[Dataset excerpts]
[Start of section]

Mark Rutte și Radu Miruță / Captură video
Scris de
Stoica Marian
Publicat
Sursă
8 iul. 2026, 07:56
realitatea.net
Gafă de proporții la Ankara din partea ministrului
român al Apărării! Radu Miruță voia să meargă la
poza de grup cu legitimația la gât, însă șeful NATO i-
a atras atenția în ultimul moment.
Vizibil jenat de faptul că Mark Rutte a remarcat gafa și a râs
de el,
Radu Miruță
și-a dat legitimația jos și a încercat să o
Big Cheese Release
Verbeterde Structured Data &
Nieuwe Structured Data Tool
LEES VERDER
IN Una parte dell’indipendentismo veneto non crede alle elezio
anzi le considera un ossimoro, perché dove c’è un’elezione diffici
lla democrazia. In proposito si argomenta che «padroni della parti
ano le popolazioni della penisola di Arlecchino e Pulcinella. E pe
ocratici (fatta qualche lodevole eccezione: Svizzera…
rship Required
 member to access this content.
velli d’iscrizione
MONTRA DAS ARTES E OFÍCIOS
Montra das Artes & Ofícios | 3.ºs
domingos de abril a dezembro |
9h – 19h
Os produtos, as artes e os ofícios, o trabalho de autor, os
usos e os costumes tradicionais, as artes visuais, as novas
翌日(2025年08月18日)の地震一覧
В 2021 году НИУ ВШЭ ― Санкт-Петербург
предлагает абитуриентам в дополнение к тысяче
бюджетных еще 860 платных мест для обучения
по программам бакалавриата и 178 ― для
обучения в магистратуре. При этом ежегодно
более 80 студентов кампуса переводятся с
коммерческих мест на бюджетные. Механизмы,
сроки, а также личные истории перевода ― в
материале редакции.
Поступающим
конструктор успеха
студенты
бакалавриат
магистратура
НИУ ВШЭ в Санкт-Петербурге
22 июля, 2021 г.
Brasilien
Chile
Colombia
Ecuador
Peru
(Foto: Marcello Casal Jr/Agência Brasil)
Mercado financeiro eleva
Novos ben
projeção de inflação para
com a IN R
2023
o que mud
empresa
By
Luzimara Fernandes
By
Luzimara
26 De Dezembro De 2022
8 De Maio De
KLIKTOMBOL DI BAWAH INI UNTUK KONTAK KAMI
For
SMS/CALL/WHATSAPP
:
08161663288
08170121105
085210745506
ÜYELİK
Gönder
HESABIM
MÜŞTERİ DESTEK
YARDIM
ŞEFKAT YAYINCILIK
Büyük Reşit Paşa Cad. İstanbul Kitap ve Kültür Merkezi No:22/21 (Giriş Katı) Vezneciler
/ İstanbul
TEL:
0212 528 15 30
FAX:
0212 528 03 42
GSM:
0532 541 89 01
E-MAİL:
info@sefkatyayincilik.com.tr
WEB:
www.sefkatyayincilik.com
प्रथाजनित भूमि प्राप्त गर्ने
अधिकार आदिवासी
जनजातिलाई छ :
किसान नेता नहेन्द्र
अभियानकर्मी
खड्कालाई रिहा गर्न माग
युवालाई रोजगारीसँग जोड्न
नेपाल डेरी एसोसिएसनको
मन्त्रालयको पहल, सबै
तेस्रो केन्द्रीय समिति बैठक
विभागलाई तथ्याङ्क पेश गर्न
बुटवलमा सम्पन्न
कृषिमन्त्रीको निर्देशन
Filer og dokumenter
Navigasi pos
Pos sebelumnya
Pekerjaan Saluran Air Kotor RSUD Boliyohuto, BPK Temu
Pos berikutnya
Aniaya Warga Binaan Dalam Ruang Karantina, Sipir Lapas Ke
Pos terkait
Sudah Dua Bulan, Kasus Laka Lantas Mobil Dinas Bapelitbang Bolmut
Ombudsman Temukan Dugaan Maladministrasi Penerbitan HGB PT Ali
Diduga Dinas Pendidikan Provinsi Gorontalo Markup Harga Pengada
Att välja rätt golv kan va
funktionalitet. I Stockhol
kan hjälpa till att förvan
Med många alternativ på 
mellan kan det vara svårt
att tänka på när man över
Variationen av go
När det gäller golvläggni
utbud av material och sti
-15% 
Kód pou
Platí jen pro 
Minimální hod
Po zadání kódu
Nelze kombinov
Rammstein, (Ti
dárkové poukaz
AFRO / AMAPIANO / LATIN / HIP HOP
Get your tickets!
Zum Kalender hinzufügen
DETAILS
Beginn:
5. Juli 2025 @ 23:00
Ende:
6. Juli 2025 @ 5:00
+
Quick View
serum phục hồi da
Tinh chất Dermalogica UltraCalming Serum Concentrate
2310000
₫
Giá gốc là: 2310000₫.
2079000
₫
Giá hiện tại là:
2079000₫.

[End of section]

*Exercise:*
Identify the lines of the entries containing the string "İstanbul". Copy each such line.

*Output for this task:*
Büyük Reşit Paşa Cad. İstanbul Kitap ve Kültür Merkezi No:22/21 (Giriş Katı) Vezneciler
/ İstanbul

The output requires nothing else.